Recurrent Mitral Regurgitation Following Degenerative Mitral Valve Repair
What are the rates, predictors, and consequences of developing recurrent mitral regurgitation (MR) following degenerative mitral valve repair?
Consecutive patients who underwent isolated primary mitral valve repair for pure degenerative MR (mitral valve prolapse [MVP]) at Mayo Clinic from 1990 to 2000 were studied (including patients with concomitant tricuspid valve repair, maze procedure, or coronary bypass surgery). Follow-up was by review of clinically indicated transthoracic echocardiography reports and clinic visits at and remote from Mayo Clinic.

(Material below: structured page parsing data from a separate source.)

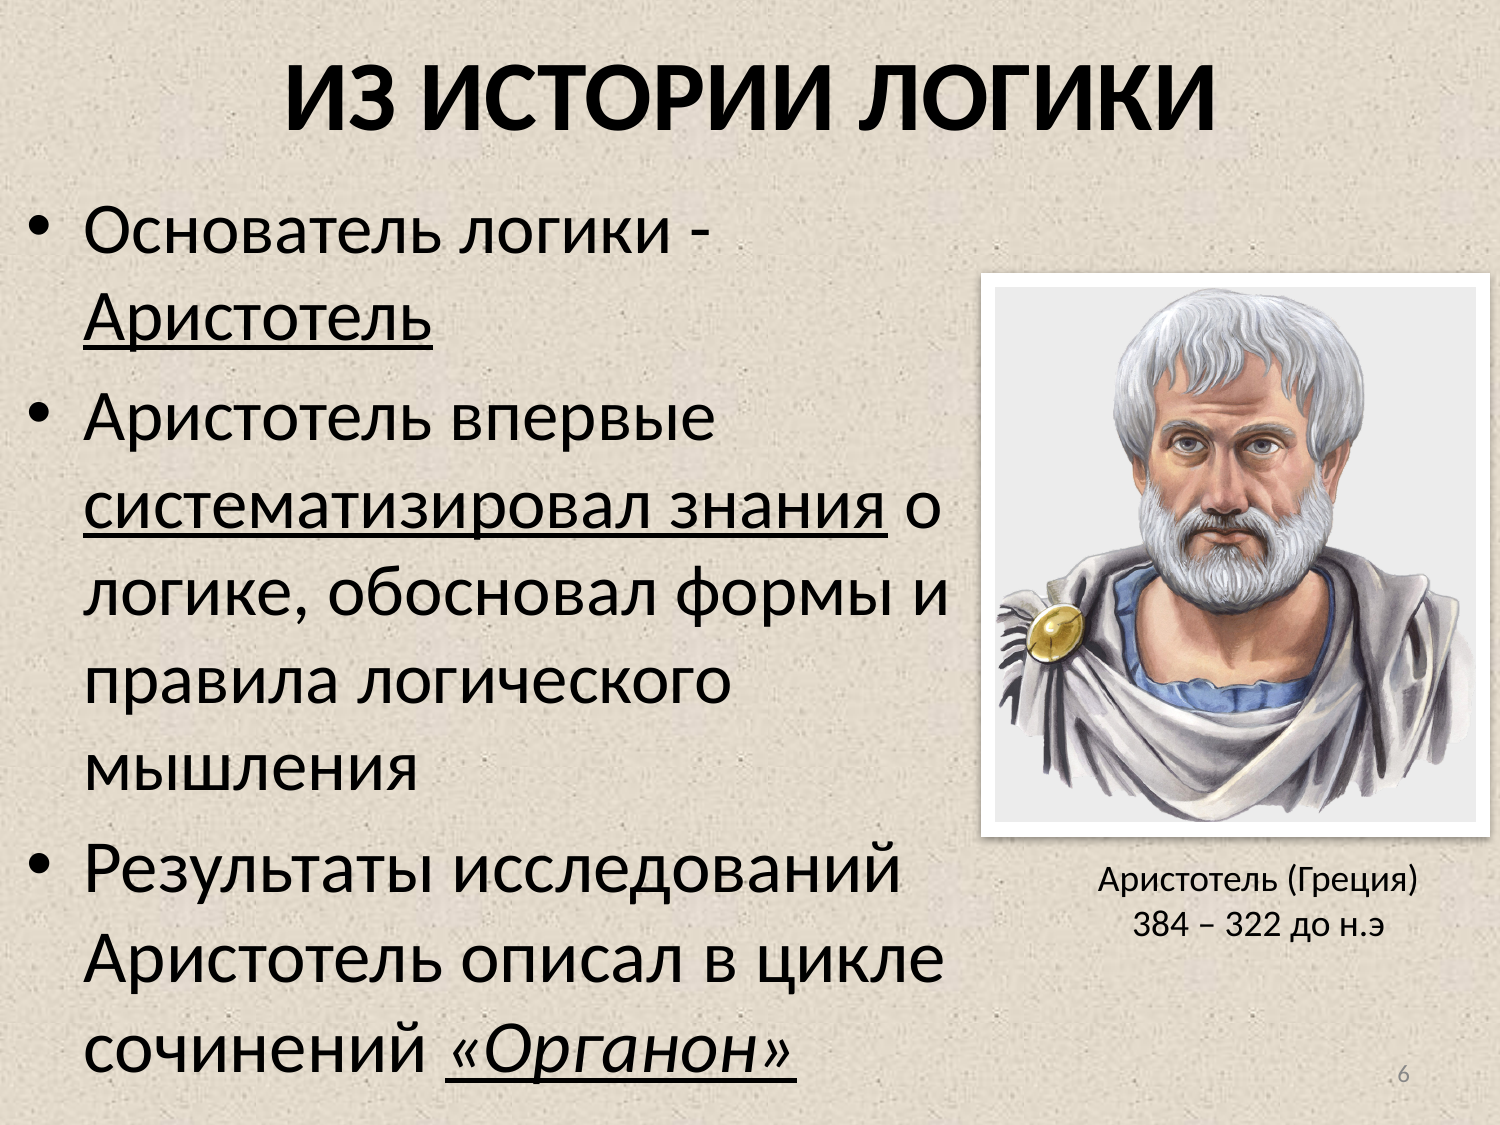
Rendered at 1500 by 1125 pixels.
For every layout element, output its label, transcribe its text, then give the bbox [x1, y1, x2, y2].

slide_number ‹#› [1074, 1042, 1425, 1103]
title ИЗ ИСТОРИИ ЛОГИКИ [76, 0, 1427, 185]
text_box Аристотель (Греция) 384 – 322 до н.э [1080, 845, 1437, 951]
picture [995, 287, 1476, 823]
picture [0, 0, 1500, 1125]
list Основатель логики - Аристотель Аристотель впервые систематизировал знания о логике, обосновал формы и правила логического мышления Результаты исследований Аристотель описал в цикле сочинений «Органон» [11, 172, 987, 1035]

A total of 1,218 patients met study criteria (864 [71%] men, mean age 64 ± 13 years, mean left ventricular ejection fraction 63 ± 9%). Prolapse was posterior in 62%, bileaflet in 26%, and anterior in 12%. Median follow-up duration was 11.5 years (interquartile range 9.2-13.6 years). The 15-year incidence of recurrent ≥2+ (moderate) MR was 13.3%, mitral re-operation was 6.9%, and overall mortality was 44.0%. Independent determinants of recurrent MR were residual mild MR in the operating room (hazard ratio [HR], 4.23; 95% confidence interval [CI], 1.86-8.32), anterior leaflet prolapse (HR, 2.57; 95% CI, 1.54-4.22), bileaflet prolapse (HR, 2.00; HR, 1.33-2.99), repair prior to 1996 (HR, 1.52; 95% CI, 1.06-2.19), perfusion time >90 minutes (HR, 1.73; 95% CI, 1.19-2.50), and age (HR, 1.02; 95% CI, 1.01-1.03); use of a ring annuloplasty predicted less likely recurrent MR (HR, 0.33; 95% CI, 0.18-0.63). Recurrence of ≥2+ MR was associated with adverse left ventricular remodeling and increased likelihood of death (HR, 1.72; 95% CI, 1.24-2.39). Among patients undergoing repair after 1996, the rate of MR recurrence was 1.5%/patient-year (95% CI, 0.6-2.5%) during the first year after repair, decreasing to 0.9%/patient-year (95% CI, 0.6-1.1%) thereafter.
The authors concluded that recurrent MR after degenerative mitral valve repair is rare and decreases after the first year (1.5% in the first year, and then 0.9% per year thereafter), and associated with adverse left ventricular remodeling and late death. The authors suggest that a transparent discussion regarding recurrent MR risk should take place when referring patients with complex MVP.
This large, observational, retrospective, single-center study reflects what might be the best-case scenario for long-term outcomes after repair of degenerative MR (MVP). Individual surgeons and institutions should know and make publicly available their own results. Recurrent MR was more common following repair of bileaflet or anterior leaflet MVP, and referral to a center of excellence seems appropriate. However, with 5-year rates of recurrent MR in excess of 5% even at this high-volume tertiary referral center, care should be taken (based on current guideline recommendations) in recommending ‘prophylactic’ mitral valve repair among patients with anything other than isolated posterior leaflet MVP.